Much like in other states that have also legalized adult-use cannabis, Arizona’s new recreational law contains social equity provisions designed to provide individuals from communities disproportionately affected by the War on Drugs with opportunities to the regulated pot industry.

The state has planned to award dozens of dispensary licenses to individuals who were adversely impacted by erstwhile marijuana laws. And last summer, Arizona introduced classes for social equity applicants “to ensure that social equity applicants are prepared for the application process and the challenges of running a marijuana business,” the state’s Department of Health Services said at the time.

The classes entailed “two days of content and education focused on a number of aspects of operating an adult-use marijuana business, including legal requirements, business practices, regulatory compliance, and fundraising, as well as marketing and strategic growth.”
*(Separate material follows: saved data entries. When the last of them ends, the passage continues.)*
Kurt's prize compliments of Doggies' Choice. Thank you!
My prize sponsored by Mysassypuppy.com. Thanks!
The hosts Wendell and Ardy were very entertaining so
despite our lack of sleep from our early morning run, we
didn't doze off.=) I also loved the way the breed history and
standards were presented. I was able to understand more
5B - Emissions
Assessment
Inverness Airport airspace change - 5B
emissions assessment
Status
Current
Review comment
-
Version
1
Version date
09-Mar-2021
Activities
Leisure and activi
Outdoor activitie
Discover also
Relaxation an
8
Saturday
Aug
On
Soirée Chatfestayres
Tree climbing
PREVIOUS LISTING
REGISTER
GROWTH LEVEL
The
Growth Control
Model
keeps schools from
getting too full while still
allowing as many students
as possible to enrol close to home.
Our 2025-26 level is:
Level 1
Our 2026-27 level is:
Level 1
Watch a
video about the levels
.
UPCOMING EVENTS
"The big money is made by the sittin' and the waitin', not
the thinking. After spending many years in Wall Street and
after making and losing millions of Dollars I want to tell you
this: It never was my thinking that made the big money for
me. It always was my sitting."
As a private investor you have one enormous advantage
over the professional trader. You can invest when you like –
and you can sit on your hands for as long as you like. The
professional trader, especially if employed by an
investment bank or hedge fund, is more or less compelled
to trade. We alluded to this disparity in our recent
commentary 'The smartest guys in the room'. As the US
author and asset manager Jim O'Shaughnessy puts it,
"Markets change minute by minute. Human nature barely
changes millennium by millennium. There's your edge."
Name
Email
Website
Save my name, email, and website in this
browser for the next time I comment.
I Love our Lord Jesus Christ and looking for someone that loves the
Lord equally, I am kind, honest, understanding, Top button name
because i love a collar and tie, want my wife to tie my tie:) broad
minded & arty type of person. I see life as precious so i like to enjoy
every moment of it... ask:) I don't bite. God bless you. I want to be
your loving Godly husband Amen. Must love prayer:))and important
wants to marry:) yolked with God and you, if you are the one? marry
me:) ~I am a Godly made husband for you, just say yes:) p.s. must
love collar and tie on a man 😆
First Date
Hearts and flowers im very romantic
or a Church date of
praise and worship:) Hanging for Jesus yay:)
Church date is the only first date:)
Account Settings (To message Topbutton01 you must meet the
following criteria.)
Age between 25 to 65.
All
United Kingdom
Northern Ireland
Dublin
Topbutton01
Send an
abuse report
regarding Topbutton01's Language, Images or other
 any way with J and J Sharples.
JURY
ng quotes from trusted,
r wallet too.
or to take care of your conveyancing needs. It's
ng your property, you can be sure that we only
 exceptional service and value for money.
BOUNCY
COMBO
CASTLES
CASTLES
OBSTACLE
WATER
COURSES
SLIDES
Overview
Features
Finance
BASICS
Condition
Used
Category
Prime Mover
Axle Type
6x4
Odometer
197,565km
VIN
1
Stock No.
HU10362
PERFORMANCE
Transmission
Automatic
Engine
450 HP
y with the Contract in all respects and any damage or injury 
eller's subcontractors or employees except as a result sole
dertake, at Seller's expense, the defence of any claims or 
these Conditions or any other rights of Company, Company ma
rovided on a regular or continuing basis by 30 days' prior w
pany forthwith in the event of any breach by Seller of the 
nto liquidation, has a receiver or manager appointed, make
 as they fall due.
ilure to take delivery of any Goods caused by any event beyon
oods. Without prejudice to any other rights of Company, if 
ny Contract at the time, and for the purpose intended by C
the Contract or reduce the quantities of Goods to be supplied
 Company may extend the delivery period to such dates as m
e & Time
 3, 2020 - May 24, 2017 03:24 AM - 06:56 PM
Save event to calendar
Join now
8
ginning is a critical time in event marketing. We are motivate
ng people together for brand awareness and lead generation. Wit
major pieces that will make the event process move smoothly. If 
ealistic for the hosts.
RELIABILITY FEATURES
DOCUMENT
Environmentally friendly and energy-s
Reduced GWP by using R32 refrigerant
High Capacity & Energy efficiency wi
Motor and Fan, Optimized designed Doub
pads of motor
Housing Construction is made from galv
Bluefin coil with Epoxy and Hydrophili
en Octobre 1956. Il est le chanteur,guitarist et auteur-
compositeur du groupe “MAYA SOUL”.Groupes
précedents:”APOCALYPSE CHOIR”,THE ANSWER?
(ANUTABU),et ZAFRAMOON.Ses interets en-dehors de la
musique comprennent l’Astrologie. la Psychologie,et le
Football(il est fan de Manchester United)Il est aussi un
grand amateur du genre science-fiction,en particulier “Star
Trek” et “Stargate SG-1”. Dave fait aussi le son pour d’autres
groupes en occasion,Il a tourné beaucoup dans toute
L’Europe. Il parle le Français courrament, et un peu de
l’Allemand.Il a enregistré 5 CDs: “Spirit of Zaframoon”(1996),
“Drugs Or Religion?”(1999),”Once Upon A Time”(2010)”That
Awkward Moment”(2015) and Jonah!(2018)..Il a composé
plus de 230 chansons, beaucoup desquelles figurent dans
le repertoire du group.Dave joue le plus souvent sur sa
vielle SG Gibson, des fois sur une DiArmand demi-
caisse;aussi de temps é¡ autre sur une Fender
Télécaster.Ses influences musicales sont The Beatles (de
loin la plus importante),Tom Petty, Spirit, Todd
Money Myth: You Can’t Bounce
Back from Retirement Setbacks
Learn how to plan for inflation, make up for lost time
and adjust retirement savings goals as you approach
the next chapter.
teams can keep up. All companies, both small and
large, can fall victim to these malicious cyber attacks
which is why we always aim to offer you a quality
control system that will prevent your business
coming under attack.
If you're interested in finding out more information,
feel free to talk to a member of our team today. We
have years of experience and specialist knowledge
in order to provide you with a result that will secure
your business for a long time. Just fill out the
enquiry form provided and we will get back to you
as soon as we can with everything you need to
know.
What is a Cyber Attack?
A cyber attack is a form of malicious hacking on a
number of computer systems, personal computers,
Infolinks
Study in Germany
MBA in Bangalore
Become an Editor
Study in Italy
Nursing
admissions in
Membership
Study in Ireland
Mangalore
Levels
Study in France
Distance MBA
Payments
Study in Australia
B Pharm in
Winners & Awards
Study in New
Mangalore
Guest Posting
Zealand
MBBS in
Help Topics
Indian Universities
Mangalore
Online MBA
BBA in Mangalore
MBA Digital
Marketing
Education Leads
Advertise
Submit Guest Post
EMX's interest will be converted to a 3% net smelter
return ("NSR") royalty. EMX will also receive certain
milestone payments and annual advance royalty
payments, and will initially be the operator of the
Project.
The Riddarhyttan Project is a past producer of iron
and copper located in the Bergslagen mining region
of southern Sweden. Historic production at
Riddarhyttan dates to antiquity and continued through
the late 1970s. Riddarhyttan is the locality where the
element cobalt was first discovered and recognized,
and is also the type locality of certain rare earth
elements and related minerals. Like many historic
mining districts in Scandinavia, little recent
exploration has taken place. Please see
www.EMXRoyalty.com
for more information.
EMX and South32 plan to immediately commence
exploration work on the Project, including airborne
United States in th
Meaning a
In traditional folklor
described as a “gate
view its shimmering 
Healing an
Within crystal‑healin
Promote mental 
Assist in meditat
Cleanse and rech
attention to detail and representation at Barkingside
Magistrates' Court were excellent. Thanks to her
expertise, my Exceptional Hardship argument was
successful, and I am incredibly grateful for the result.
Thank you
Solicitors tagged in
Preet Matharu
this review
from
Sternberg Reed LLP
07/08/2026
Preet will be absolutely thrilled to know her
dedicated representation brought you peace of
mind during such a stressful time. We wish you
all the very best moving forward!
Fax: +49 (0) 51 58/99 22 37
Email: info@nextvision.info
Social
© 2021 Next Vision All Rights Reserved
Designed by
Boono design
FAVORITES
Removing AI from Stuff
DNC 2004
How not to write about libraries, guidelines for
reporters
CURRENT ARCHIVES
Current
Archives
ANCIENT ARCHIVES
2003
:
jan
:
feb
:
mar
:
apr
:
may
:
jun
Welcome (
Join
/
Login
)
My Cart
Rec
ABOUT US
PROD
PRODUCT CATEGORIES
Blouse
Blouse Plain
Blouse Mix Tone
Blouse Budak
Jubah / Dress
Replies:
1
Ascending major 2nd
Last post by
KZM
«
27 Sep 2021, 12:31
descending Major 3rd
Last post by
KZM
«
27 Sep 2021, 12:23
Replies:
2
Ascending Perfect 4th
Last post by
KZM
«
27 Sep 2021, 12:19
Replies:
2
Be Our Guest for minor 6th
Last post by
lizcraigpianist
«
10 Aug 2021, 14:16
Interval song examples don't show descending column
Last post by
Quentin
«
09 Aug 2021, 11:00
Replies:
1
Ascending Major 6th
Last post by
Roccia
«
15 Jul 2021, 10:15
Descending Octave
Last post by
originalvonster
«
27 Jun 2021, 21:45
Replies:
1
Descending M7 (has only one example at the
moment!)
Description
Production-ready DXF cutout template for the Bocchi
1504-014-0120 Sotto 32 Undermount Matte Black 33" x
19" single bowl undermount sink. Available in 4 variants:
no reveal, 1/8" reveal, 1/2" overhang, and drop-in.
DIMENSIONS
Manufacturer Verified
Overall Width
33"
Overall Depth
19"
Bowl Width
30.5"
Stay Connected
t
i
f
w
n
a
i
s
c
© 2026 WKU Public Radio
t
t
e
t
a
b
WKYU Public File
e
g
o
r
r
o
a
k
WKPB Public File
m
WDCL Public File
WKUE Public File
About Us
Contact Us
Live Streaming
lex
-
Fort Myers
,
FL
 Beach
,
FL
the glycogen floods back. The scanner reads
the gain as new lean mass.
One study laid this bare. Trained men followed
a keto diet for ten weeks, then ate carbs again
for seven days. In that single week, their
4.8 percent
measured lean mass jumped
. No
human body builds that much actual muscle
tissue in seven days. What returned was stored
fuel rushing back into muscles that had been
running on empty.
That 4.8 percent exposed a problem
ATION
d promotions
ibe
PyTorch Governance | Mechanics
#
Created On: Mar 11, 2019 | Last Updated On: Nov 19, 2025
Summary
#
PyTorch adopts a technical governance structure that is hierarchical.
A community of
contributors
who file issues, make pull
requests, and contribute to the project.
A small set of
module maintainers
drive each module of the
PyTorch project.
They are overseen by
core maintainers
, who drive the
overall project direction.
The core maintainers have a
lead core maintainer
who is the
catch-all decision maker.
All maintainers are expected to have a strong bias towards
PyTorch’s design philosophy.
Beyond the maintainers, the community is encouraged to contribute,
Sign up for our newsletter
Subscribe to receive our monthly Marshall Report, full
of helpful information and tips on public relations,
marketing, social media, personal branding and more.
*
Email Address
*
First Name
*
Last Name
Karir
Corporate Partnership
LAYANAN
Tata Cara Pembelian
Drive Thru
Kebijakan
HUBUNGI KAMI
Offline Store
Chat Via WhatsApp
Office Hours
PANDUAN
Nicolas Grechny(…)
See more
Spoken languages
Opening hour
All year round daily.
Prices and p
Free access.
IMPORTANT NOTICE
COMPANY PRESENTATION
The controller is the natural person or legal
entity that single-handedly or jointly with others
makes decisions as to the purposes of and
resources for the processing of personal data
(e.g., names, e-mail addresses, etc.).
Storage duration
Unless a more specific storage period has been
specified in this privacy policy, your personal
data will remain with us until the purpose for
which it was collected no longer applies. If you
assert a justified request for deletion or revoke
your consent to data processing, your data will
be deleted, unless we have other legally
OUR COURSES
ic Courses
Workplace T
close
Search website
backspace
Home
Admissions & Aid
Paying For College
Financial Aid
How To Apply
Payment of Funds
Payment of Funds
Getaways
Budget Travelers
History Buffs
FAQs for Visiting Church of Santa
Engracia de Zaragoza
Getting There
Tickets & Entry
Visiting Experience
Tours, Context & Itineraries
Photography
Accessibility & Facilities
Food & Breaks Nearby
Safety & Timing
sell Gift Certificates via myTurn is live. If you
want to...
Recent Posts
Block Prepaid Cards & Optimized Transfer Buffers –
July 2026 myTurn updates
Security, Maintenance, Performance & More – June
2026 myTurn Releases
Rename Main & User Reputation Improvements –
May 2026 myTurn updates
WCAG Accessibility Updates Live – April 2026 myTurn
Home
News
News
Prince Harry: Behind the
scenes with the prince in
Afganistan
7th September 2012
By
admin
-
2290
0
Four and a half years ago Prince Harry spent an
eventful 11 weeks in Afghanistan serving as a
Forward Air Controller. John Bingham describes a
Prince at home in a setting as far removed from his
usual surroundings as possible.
“The social equity ownership program is intended to promote the ownership and operation of licensed Marijuana Establishments by individuals from communities disproportionately impacted by the enforcement of previous marijuana laws,” the department said in the announcement last August. “Social equity license holders will be required to comply with all statutes and rules that govern Adult-Use Marijuana Establishment licenses, including obtaining approval to operate before opening their retail location. Additionally, social equity license holders will be required to develop and implement policies to document how the Marijuana Establishment will provide a benefit to one or more communities disproportionately affected by the enforcement of Arizona’s previous marijuana laws.”